Edward Snowden, the renowned whistleblower of the US National Security Agency (NSA) has warned against the trade of Pegasus and similar spyware and urged the governments to put a ban on it.
If the trade between companies that make for-profit software – which can become a surveillance weapon in the wrong hands, such as Israel’s NSO Group – and the governments continues, we will soon see a world “in which no mobile phone is safe from state-sponsored hackers,” Snowden said.
In a conversation with The Guardian, Snowden expressed his concern against the use of mass surveillance software by global governments to snoop on the smart devices of anyone. NSO Group’s Pegasus raised eyebrows after an investigation carried out by Amnesty International – and the report of which was reviewed by a consortium of news organisations called the Pegasus Project – revealed the software was used to intercept mobile phones of prominent journalists, politicians, and their close ones. Snowden calls spyware developers such as NSO Group “an industry that should not exist.”
State-sponsored hacking involves legal rights that governments issue hackers to hack into a device in a bid that the government deems necessary for the security of the country. The hacking is done through sophisticated software, such as Pegasus that NSO Group manufactures and sells to governments.
Snowden said that smartphones are “worse than a spy in your pockets”.
In the wake of the revelations about the clientele of the Israeli NSO Group, whose software Pegasus was used to hack mobile phones for surveillance, Snowden said the consortium’s findings illustrated “how commercial malware had made it possible for repressive regimes to place vastly more people under the most invasive types of surveillance”.
For traditional police operations to plant bugs or wiretap a suspect’s phone, law enforcement would need to “break into somebody’s house, or go to their car, or go to their office, and we’d like to think they’ll probably get a warrant,” he said.
He said: “If they can do the same thing from a distance, with little cost and no risk, they begin to do it all the time, against everyone who’s even marginally of interest.”
“If you don’t do anything to stop the sale of this technology, it’s not just going to be 50,000 targets. It’s going to be 50 million targets, and it’s going to happen much more quickly than any of us expect,” he warned.
Snowden compared companies commercialising vulnerabilities in widely used mobile phone models to an industry of “infectioneers” deliberately trying to develop new strains of disease.
“It’s like an industry where the only thing they did was create custom variants of COVID to dodge vaccines,” he said.

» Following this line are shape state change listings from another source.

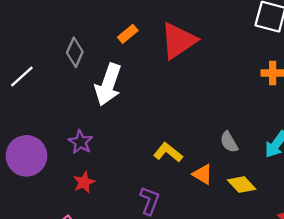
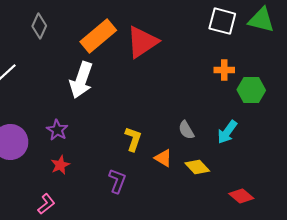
orange rectangle: (128, 34) -> (98, 36), size x2.0
gray diamond: (75, 52) -> (39, 26), moved
yellow L-shape: (168, 152) -> (133, 139), turned 70

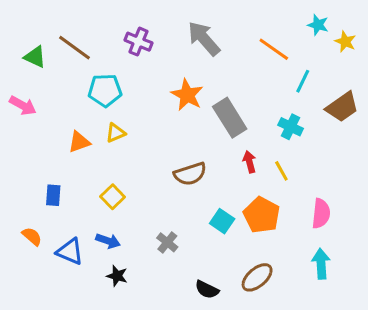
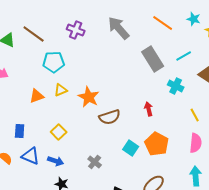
orange line: (274, 49) -> (163, 23), moved
cyan line: (303, 81) -> (184, 56), turned 35
orange star: (187, 95) -> (89, 97), moved
gray rectangle: (230, 118) -> (153, 59), moved
yellow line: (281, 171) -> (195, 115), moved
blue triangle: (70, 252) -> (31, 156), moved

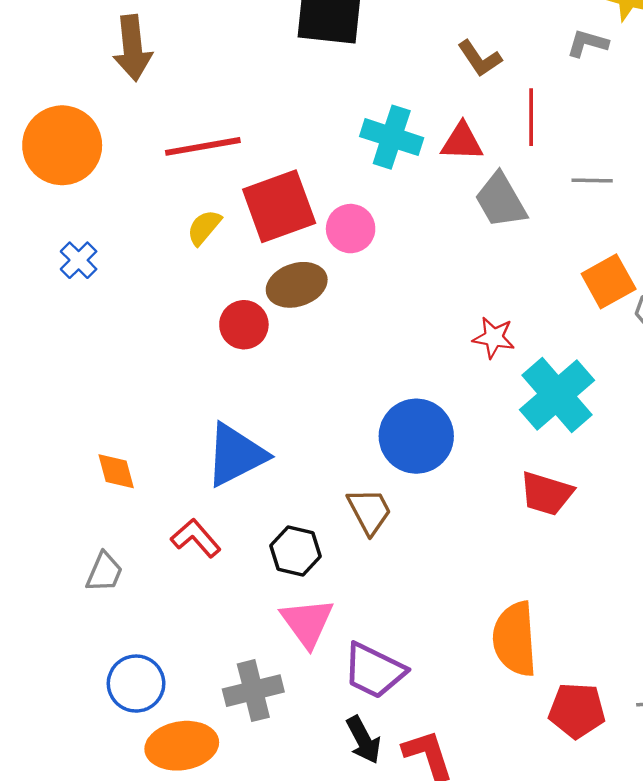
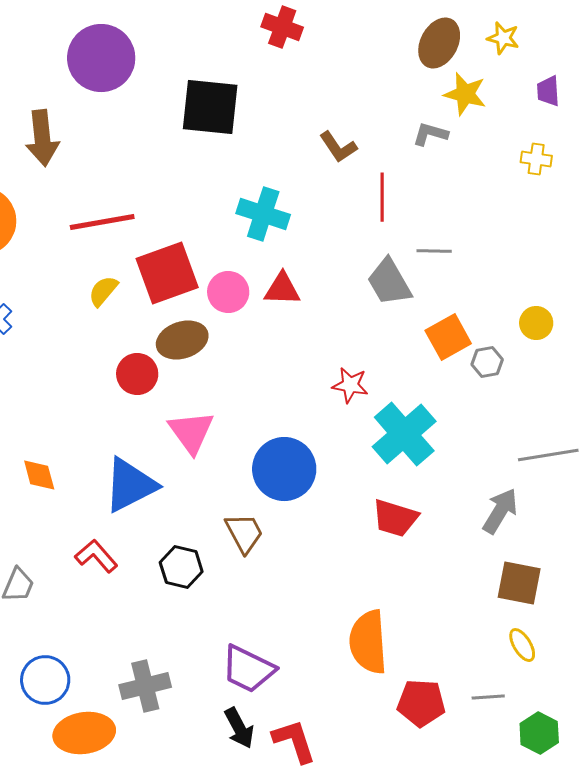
red triangle: (462, 142) -> (282, 289), moved
gray trapezoid: (501, 200) -> (389, 282), moved
orange diamond: (116, 471) -> (39, 475), moved
pink triangle: (307, 623) -> (191, 432), moved

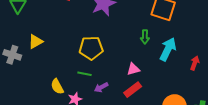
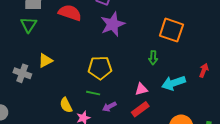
cyan arrow: (168, 49) -> (174, 83), moved, turned -135
red arrow: (195, 63) -> (204, 70), moved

“Their only products are infection vectors. They’re not security products. They’re not providing any kind of protection, any kind of prophylactic. They don’t make vaccines – the only thing they sell is the virus.”
Snowden said commercial malware such as Pegasus was so powerful that ordinary people could in effect do nothing to stop it.
Asked how people could protect themselves, he said: “What can people do to protect themselves from nuclear weapons?
“There are certain industries, certain sectors, from which there is no protection, and that’s why we try to limit the proliferation of these technologies. We don’t allow a commercial market in nuclear weapons.”
The Pegasus spyware can be installed on a mobile phone through a loophole and help the government or the user harvest information. The level of information that this tool can intercept is scary, at least that is what the investigation has revealed. According to Amnesty, the Pegasus software could have been used to see call logs, text messages, photos, videos, stored files, as well as firing the camera unknowingly to surreptitiously record or click what the phone’s camera can see.
Although NSO Group has defended its software by terming it as a tool to detect activities related to terrorism and crime and calling the entire process of spying a controlled activity that leaves no traces. It has also claimed that it takes ethical considerations seriously, which is why it sells its software to “vetted” governments. Some of the customers of NSO’s Pegasus software include Saudi Arabia, the United Arab Emirates, and Azerbaijan.
The leaked database of the entities targeted using Pegasus software also includes names of people from India, but the government has denied the allegations, calling media reports “fishing expedition, based on conjectures and exaggerations to malign the Indian democracy and its institutions.” However, the government has neither denied nor accepted buying the Pegasus software.
The use of software like Pegasus is a matter of grave concern, and that is something WhatsApp CEO Will Cathcart agrees with. In a series of tweets, Cathcart said, “NSO’s dangerous spyware is used to commit horrible human rights abuses all around the world, and it must be stopped.”